▶ Problem details:
The listing below should be printed again word for word, without any images.

━━ Collected data ━━

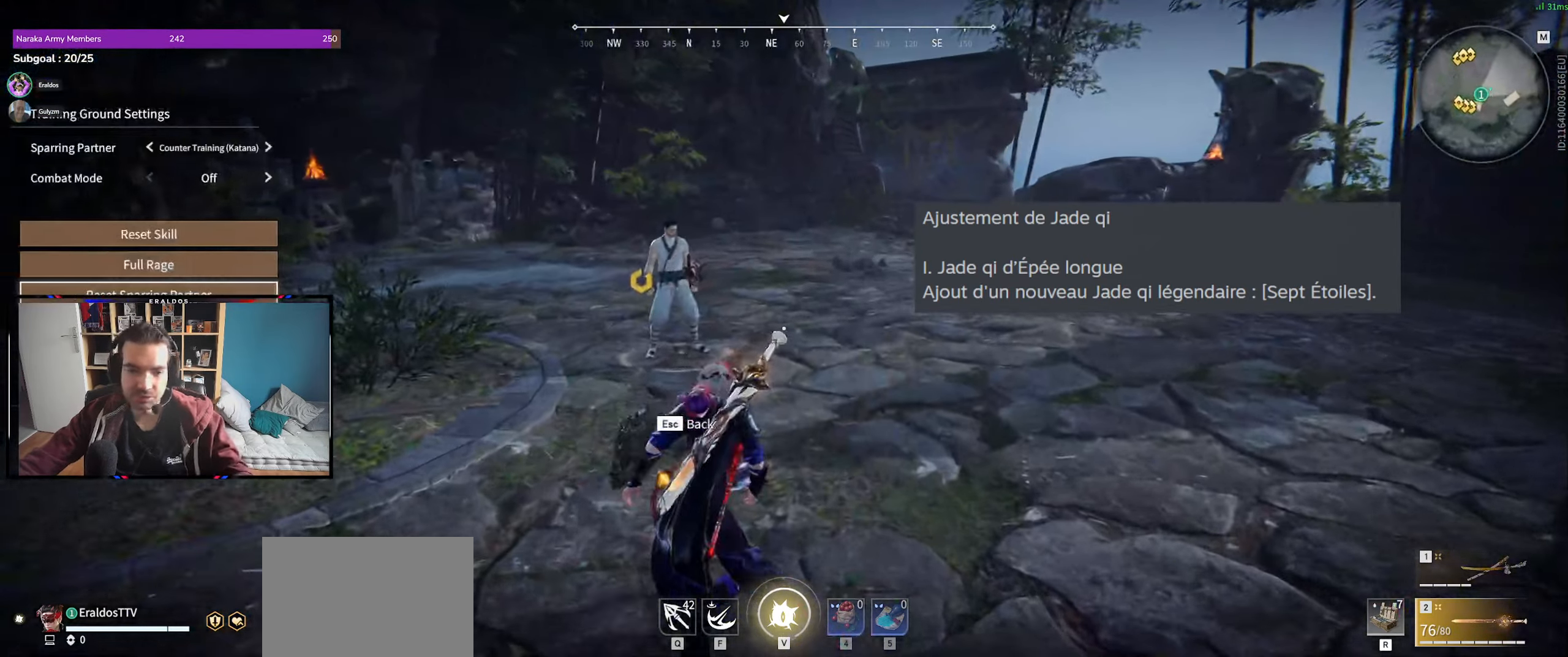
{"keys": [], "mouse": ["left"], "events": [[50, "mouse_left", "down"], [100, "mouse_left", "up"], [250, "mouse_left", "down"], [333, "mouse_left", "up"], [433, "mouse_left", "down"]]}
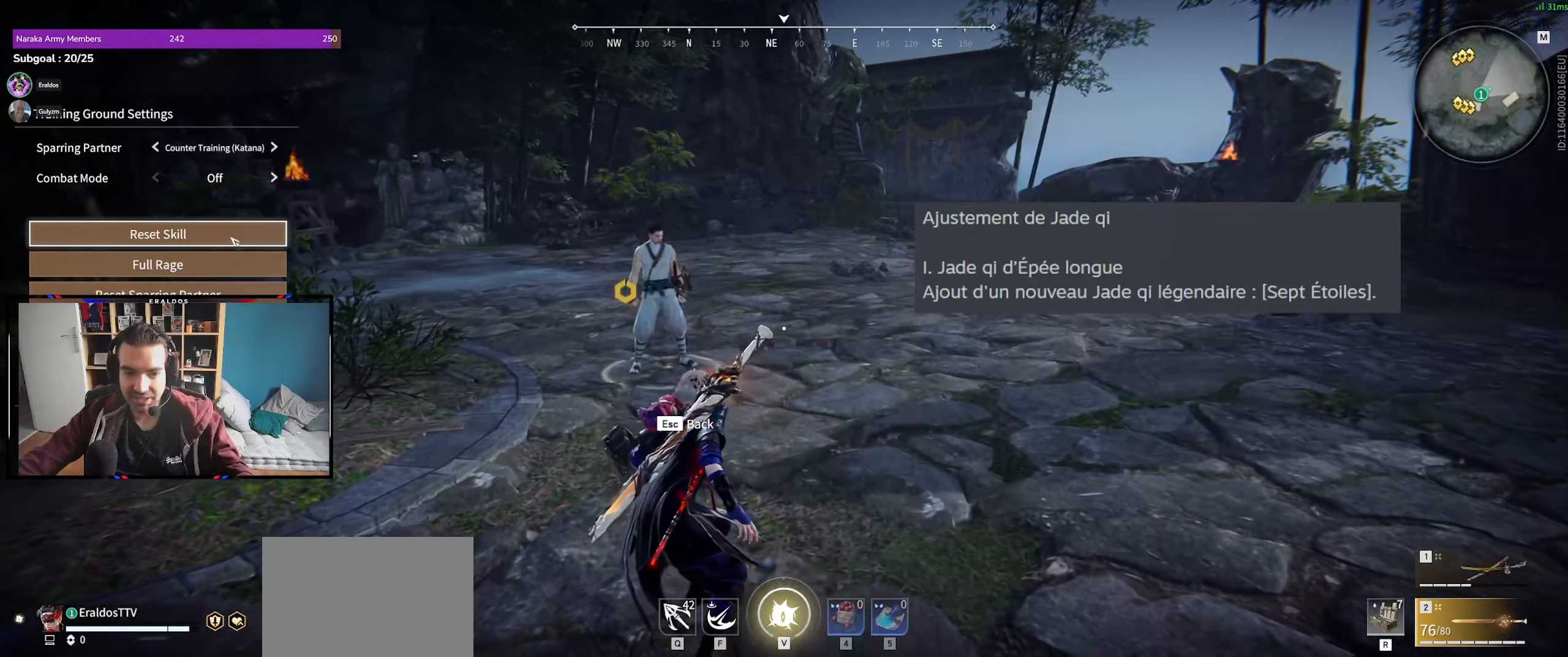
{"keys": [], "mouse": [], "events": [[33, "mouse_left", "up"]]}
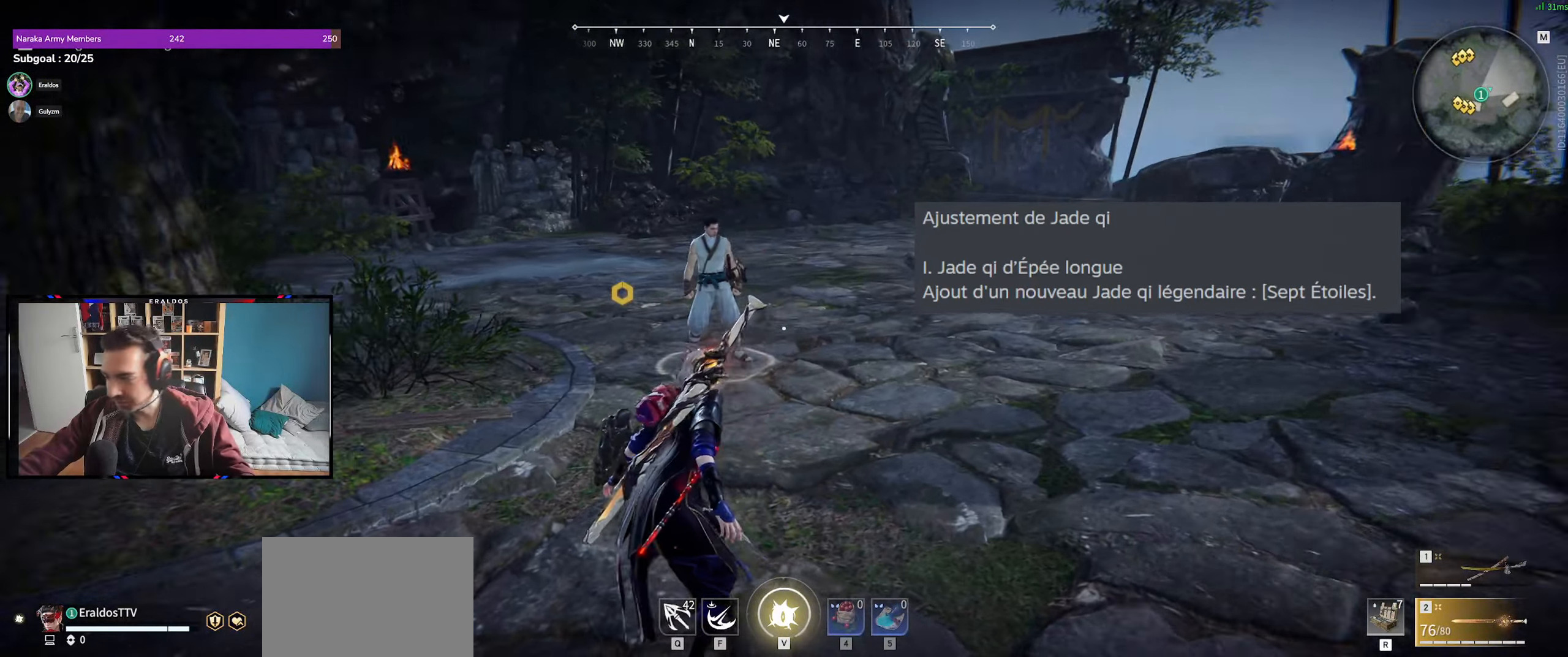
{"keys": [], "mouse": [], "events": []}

━━━

▶ Exercise answer:
{"keys": [], "mouse": ["left"], "events": [[50, "mouse_left", "down"], [100, "mouse_left", "up"], [250, "mouse_left", "down"], [333, "mouse_left", "up"], [433, "mouse_left", "down"]]}
{"keys": [], "mouse": [], "events": [[33, "mouse_left", "up"]]}
{"keys": [], "mouse": [], "events": []}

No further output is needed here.